Segment Start: Source material

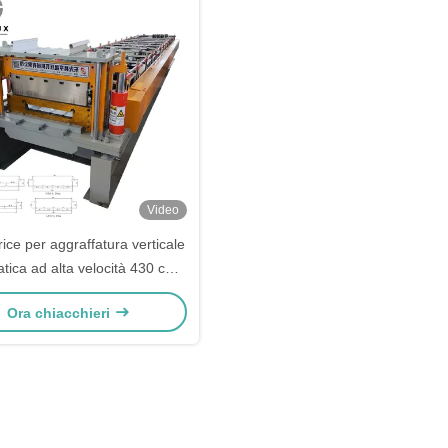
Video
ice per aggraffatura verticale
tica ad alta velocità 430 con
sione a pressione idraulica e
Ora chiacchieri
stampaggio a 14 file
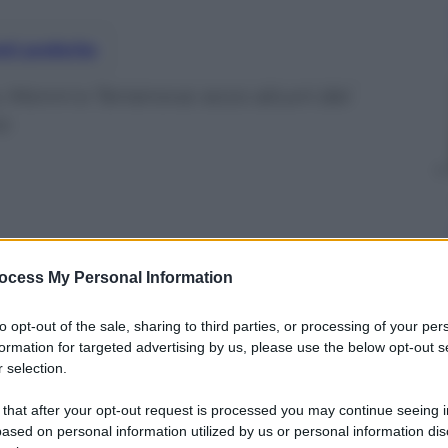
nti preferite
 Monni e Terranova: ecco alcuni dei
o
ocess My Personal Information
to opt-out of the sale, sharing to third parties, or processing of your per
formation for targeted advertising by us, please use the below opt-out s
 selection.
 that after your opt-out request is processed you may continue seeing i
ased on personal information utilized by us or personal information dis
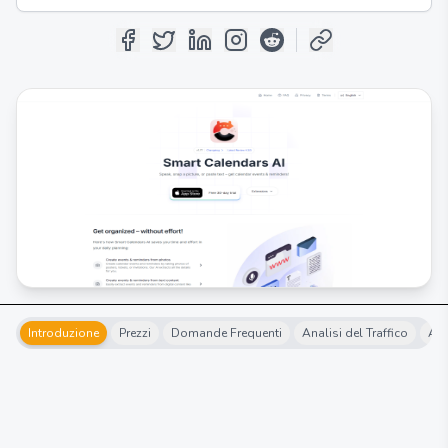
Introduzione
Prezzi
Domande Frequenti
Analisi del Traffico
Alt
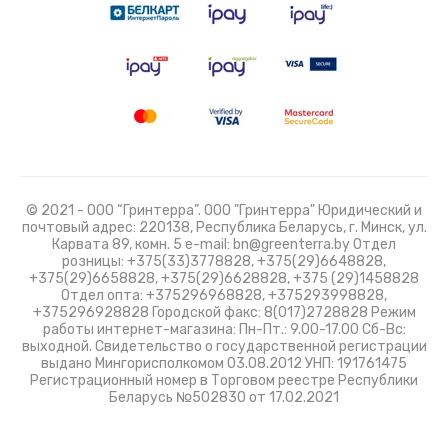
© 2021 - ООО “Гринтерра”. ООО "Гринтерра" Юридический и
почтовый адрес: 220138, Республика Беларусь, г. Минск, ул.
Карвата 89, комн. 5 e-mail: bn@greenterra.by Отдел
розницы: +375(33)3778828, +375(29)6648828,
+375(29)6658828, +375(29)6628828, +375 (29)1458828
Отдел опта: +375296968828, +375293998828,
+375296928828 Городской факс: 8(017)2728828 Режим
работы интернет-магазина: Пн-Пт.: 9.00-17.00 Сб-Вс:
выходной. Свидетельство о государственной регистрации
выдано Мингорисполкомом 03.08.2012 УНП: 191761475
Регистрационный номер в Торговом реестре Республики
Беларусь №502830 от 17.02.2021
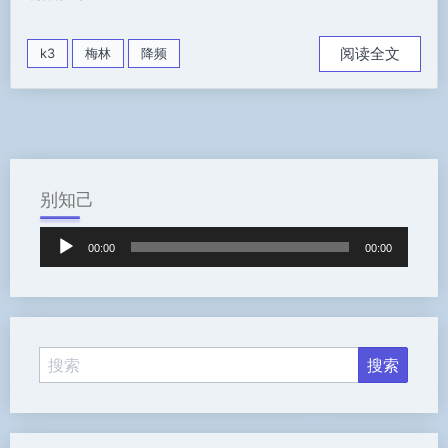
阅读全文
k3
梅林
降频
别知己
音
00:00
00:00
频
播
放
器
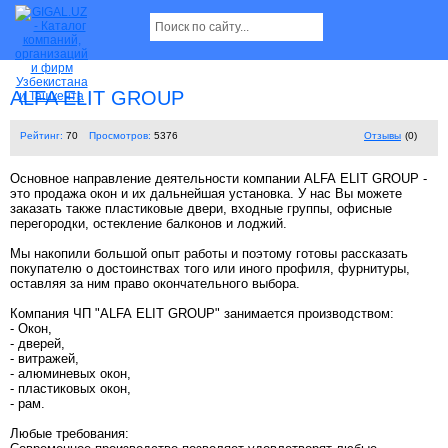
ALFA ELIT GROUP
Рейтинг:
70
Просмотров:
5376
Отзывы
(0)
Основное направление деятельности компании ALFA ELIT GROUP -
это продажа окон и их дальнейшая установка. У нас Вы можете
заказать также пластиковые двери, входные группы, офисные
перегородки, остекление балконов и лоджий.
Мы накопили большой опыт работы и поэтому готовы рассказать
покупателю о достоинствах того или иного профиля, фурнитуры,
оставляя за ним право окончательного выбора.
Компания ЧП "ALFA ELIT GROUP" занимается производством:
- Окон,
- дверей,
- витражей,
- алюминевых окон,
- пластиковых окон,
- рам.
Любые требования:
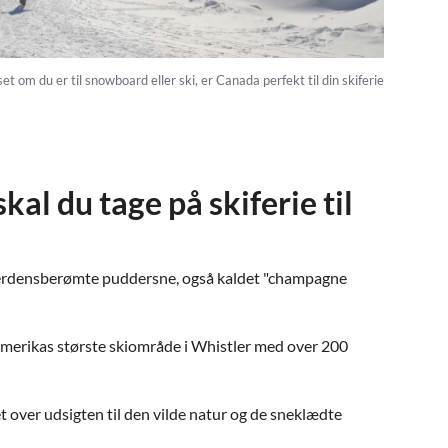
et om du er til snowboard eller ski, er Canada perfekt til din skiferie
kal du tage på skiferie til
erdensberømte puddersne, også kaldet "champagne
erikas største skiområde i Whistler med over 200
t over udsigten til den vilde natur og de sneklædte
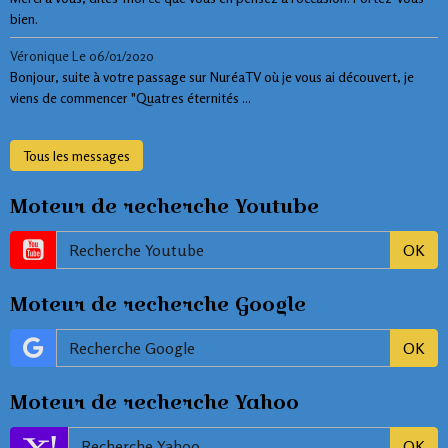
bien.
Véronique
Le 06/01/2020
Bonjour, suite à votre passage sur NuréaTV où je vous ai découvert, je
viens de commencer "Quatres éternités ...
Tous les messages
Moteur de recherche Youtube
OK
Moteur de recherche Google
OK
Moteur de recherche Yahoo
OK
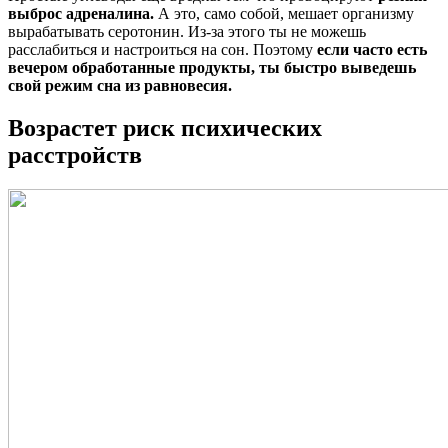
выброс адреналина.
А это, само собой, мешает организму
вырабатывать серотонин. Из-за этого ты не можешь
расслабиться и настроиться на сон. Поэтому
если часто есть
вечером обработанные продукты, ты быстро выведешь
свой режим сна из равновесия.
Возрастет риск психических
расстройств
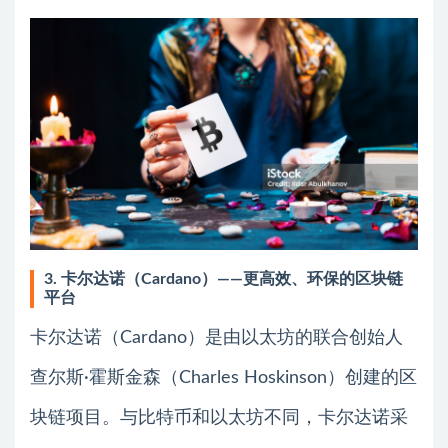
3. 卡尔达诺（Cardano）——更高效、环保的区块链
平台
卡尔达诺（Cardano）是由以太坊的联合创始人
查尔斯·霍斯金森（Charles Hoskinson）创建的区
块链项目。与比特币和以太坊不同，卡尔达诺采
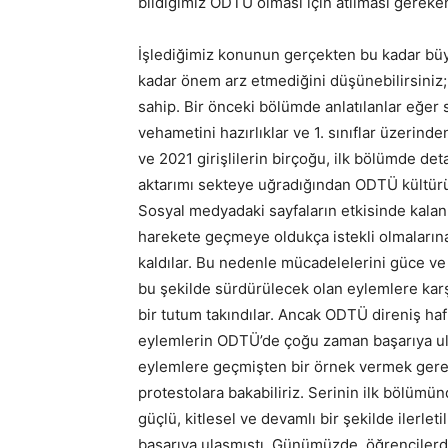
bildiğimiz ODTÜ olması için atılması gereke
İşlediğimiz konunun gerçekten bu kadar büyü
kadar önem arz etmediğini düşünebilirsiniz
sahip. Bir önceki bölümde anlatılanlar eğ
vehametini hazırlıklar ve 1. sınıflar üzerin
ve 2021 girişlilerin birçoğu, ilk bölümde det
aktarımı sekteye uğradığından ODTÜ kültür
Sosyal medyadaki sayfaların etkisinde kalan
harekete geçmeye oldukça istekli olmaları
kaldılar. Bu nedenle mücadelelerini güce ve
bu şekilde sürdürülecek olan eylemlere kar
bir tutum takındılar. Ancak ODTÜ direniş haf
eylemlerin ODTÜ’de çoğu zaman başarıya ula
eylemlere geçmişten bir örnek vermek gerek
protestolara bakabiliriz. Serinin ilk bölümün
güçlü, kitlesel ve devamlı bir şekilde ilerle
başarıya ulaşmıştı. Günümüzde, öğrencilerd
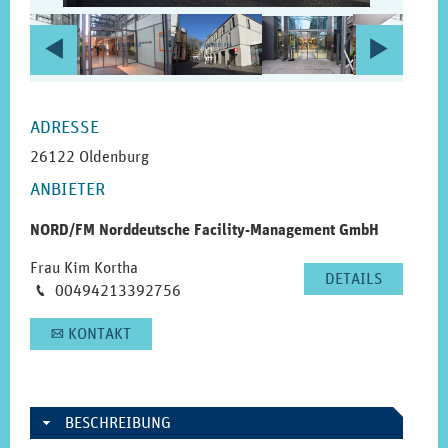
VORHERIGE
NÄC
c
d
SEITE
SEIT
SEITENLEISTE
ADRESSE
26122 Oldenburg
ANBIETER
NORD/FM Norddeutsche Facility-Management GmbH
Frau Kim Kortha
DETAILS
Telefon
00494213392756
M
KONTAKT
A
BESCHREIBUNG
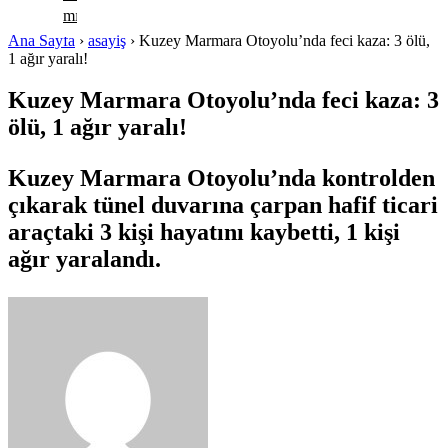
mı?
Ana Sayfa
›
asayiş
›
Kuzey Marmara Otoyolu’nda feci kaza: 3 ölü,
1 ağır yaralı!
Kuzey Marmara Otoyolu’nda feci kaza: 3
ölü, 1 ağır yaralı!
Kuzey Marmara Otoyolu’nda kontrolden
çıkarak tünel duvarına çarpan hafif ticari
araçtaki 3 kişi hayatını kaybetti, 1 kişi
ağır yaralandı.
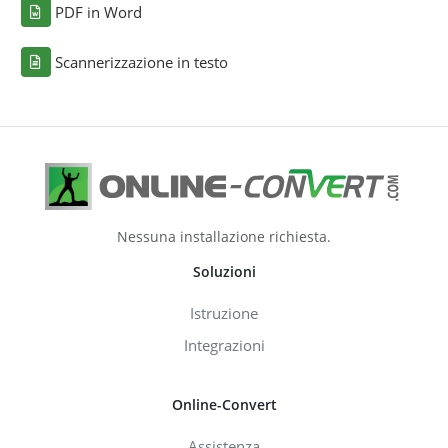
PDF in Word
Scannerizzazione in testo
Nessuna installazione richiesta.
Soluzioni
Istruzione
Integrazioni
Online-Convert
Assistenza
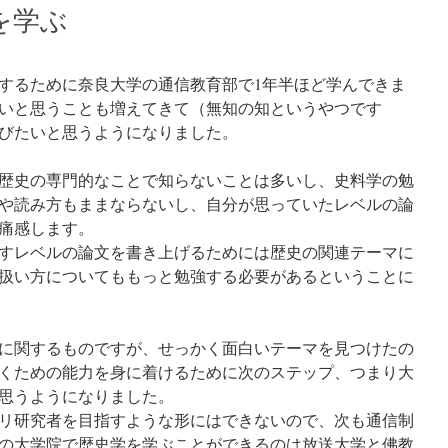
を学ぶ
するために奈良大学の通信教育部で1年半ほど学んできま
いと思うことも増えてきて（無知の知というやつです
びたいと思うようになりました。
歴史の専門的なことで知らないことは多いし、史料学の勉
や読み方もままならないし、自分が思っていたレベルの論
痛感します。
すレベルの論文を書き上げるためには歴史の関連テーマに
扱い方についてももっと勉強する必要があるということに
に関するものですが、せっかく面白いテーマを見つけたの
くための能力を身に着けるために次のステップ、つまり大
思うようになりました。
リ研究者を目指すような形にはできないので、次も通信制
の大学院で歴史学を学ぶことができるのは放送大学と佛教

Segment End: Source material

Assignment: Copy back exactly the lines above from the one containing "Tous les messages" through the one containing "ve 2021 girişlilerin birçoğu, ilk bölümde det", and leave every picture behind.

Answer to this problem:
Tous les messages
Moteur de recherche Youtube
OK
Moteur de recherche Google
OK
Moteur de recherche Yahoo
OK
выброс адреналина.
А это, само собой, мешает организму
вырабатывать серотонин. Из-за этого ты не можешь
расслабиться и настроиться на сон. Поэтому
если часто есть
вечером обработанные продукты, ты быстро выведешь
свой режим сна из равновесия.
Возрастет риск психических
расстройств
3. 卡尔达诺（Cardano）——更高效、环保的区块链
平台
卡尔达诺（Cardano）是由以太坊的联合创始人
查尔斯·霍斯金森（Charles Hoskinson）创建的区
块链项目。与比特币和以太坊不同，卡尔达诺采
bildiğimiz ODTÜ olması için atılması gereke
İşlediğimiz konunun gerçekten bu kadar büyü
kadar önem arz etmediğini düşünebilirsiniz
sahip. Bir önceki bölümde anlatılanlar eğ
vehametini hazırlıklar ve 1. sınıflar üzerin
ve 2021 girişlilerin birçoğu, ilk bölümde det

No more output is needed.